Note for Windows users: If you receive the error The stub received bad data., you have to modify the %userprofile%\.docker\config.json to e.g.:

{
	"auths": {
		"https://index.docker.io/v1/": {
			"email": "email@example.com"
		}
	}
}

This is a known bug in Docker, see the workaround.

Running Transformations

Both R and Python transformations are implemented as Docker components. They can be run locally as well. Use the Debug API call to obtain the data directory. In the API call, specify the full configuration (using the configData node). See examples for both R and Python transformations.

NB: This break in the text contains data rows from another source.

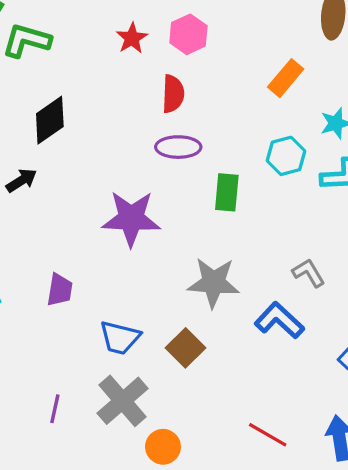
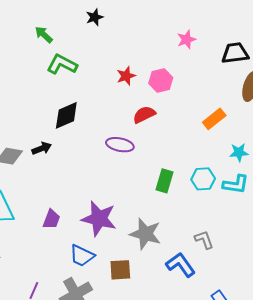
red semicircle: (173, 94) -> (144, 115), turned -130
purple ellipse: (178, 147) -> (120, 145), moved
cyan hexagon: (286, 156) -> (203, 179), moved
purple star: (131, 218) -> (99, 219), moved
brown square: (185, 348) -> (120, 270), turned 30

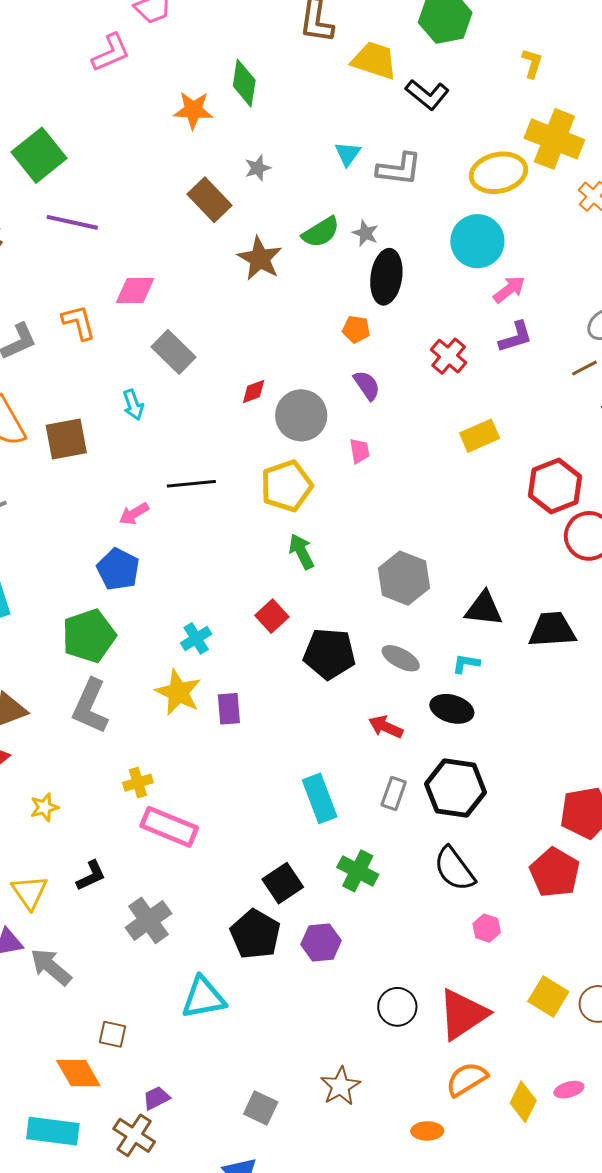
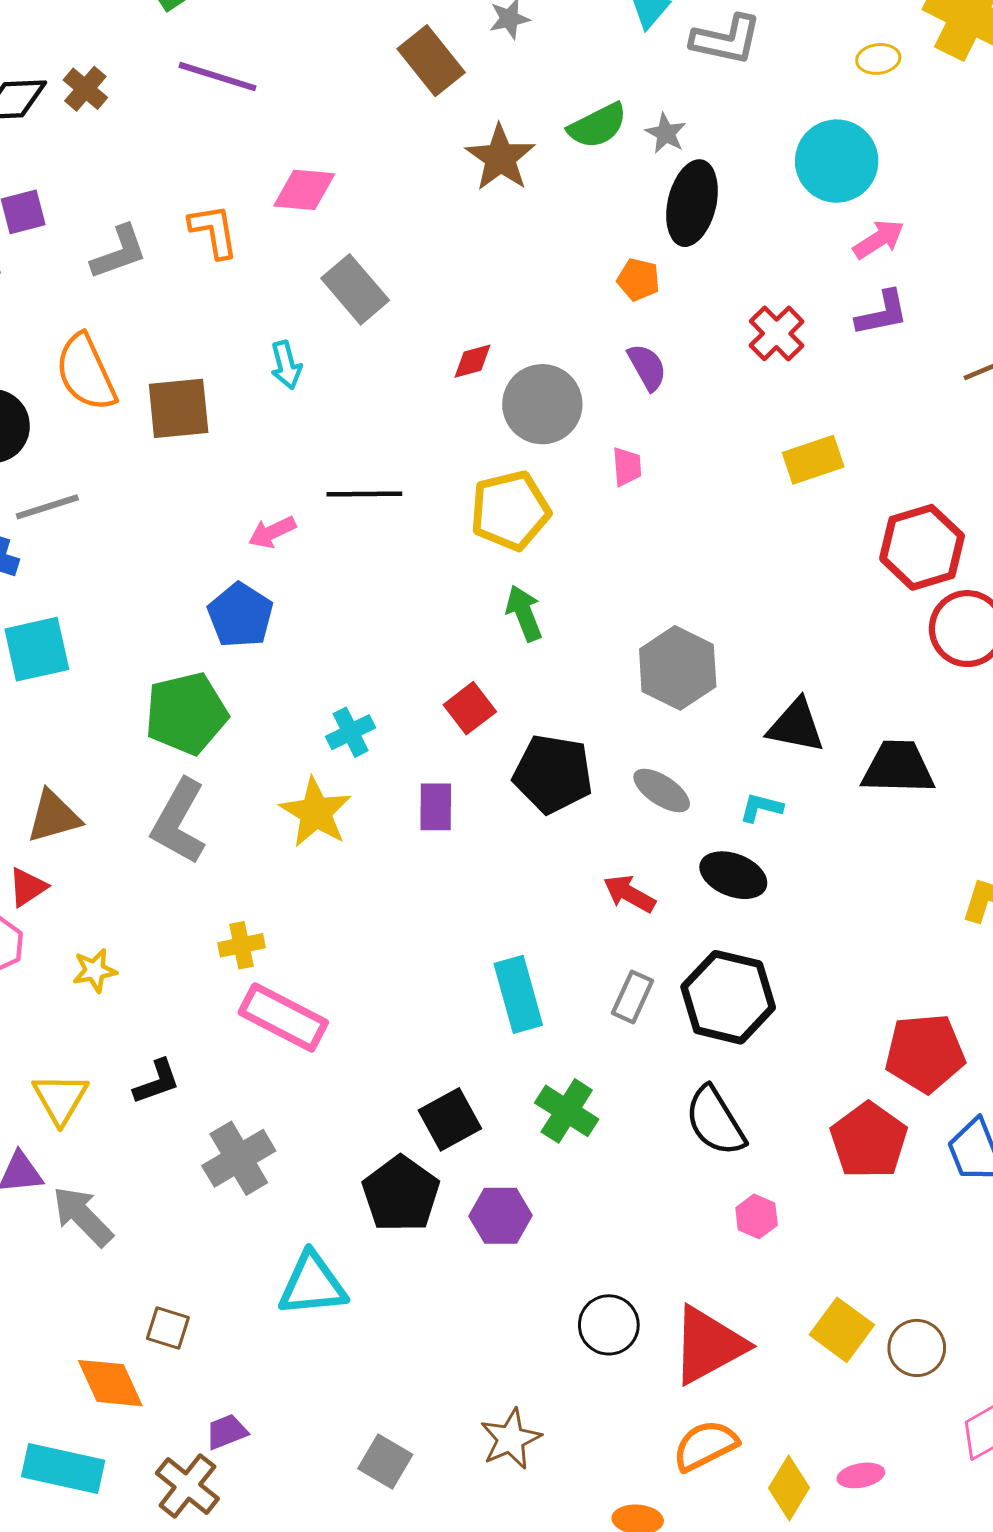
yellow ellipse: (498, 173) -> (878, 59), size x0.5
purple rectangle: (229, 709) -> (436, 807), moved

To run R transformations, use:

docker run --volume=/user/johndoe/data/:/data --memory=4000m --net=bridge -e KBC_RUNID=123456789 -e KBC_PROJECTID=123 -e KBC_DATADIR=/data/ -e KBC_CONFIGID=test-123 [quay.io/keboola/r-transformation](https://quay.io/repository/keboola/r-transformation):latest

To run Python transformations, use:

docker run --volume=/user/johndoe/data/:/data --memory=4000m --net=bridge -e KBC_RUNID=123456789 -e KBC_PROJECTID=123 -e KBC_DATADIR=/data/ -e KBC_CONFIGID=test-123 quay.io/keboola/python-transformation:latest

The transformation will run automatically and produce results. If you want to get into the container interactively, use the --entrypoint parameter.